Benjamin Zephaniah's REFUGEE BOY Plays Birmingham Repertory Theatre, Now thru 12 April
The critically acclaimed production of Benjamin Zephaniah's powerful novel, Refugee Boy, comes to Birmingham Repertory Theatre from today, 8 to 12 April.
Adapted for the stage by Lemn Sissay, this gripping tale charts one boy's courageous fight for recognition in a realistic, painful, but hopeful picture of the challenges facing a young refugee alone in a strange country. This compelling adaptation is directed by West Yorkshire Playhouse's Gail McIntyre.
Alem is fourteen, in London with his father on the best holiday he has ever had, only then the unthinkable happens, Alem awakes to find himself alone, a stranger in an unfamiliar country. As a violent civil war rages back home, Alem's Ethiopian father and Eritrean mother make the heartbreaking decision to leave him in London, on his own but hopefully safe at last. Guided by the Refugee Council and social services Alem's new life brings with it new challenges from court hearings to children's homes to life changing friendships and loving foster families. Amidst this turmoil Alem determines to take control, to transcend his refugee label, to become Alem Kelo - an African, a Peacemaker and no longer just a Refugee Boy.
This newly commissioned adaptation of Benjamin Zephaniah's powerful novel Refugee Boy has been created by West Yorkshire Playhouse with award-winning poet, playwright and performer Lemn Sissay. Sissay's stage version of Zephaniah's gripping tale charting one boy's courageous fight for recognition reflects Lemn's own journey to discover his past. Of Ethiopian and Eritrean heritage Sissay describes himself as Habersha, and like Zephaniah's protagonist was brought up in the social care system in the UK, (a story which he recounts in his play, Something Dark). Refugee Boy paints a realistic, painful but hopeful picture of the challenges facing a young refugee alone in a strange country.

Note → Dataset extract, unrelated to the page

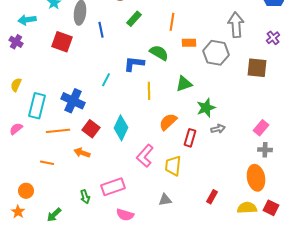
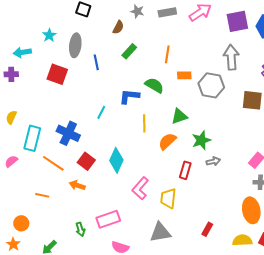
purple cross: (16, 42) -> (11, 74), turned -32
orange semicircle: (168, 122) -> (167, 141), moved
orange line: (58, 131) -> (53, 163), turned 40
gray triangle: (165, 200) -> (160, 232), size x1.6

Benjamin Zephaniah is a world renowned poet, novelist, playwright, lyricist, musician, presenter and professor. His first book of poetry Pen Rhythm was published when he was 22, yet it was through the performance of his work that he revolutionised the British poetry scene. Performing both on stage and on television he brought poetry out of the academic world and into the living-rooms of ordinary people. He is a prolific writer of poetry, novels, plays and non-fiction for both adults and children. Benjamin has performed his poetry and music throughout the world to critical acclaim. He also spends much of his time working with human rights, animal rights and other political organisations.
Lemn Sissay is a poet and a playwright and an associate artist at London's Southbank Centre. He is author of five books of poetry spanning twenty five years. He reads on stages throughout the world. He is an honorary Doctor of Letters and was awarded the 2010 travelling award scholarship from the Society of Authors. His play Something Dark is the winner of a RIMA award and has been performed throughout the world. Internal Flight, a television documentary about his life was made by the BBC. In 2010 he was made a MBE by the Queen for services to literature. Patron of The Letterbox Club and The Reader Organisation, he is Education Ambassador for Arvon Foundation and Trustee of World Book Night.
Gail McIntyre is West Yorkshire Playhouse's Associate Director - Young People, her work is seen both on stage at the Playhouse and on tour in schools across the region. Gail was inspired to develop Benjamin Zephaniah's acclaimed novel after working with playwrights and 'fighters' in Eritrea. Her work at the Playhouse includes Sleeping Beauty, Jack and the Beanstalk, Aladdin, Cinderella, The Snow Queen, Beauty and the Beast and Flat Stanley. The First Cut and The Worm Collector which were created for schools have toured several times to great acclaim.
Reprising the role of Alem is Fisayo Akinade, following his role in the highly praised Waiting for Godot. His other credits include Shiverman (Theatre 503). The cast also includes Dominic Gately who has just completed a tour of the critically acclaimed Loneliness of the Long Distance Runner, Andre Squire whose television credits include The Vice, Sarah Vezmar who has worked with Shared Property, Becky Hindley performs regularly with Northern Broadsides and at the Stephen Joseph Theatre, including their recent production of The Importance of Being Ernest and Dwayne Scantlebury whose television credits include Bound (Tiger Aspect/Endemol).
Adapted for the stage by Lemn Sissay Director: Gail McIntyre, Designer: Emma Williams, Lighting Designer: Malcolm Rippeth, Sound Designer: Ian Trollope, Movement Director Lucy Hind, Casting Director: Kay Magson.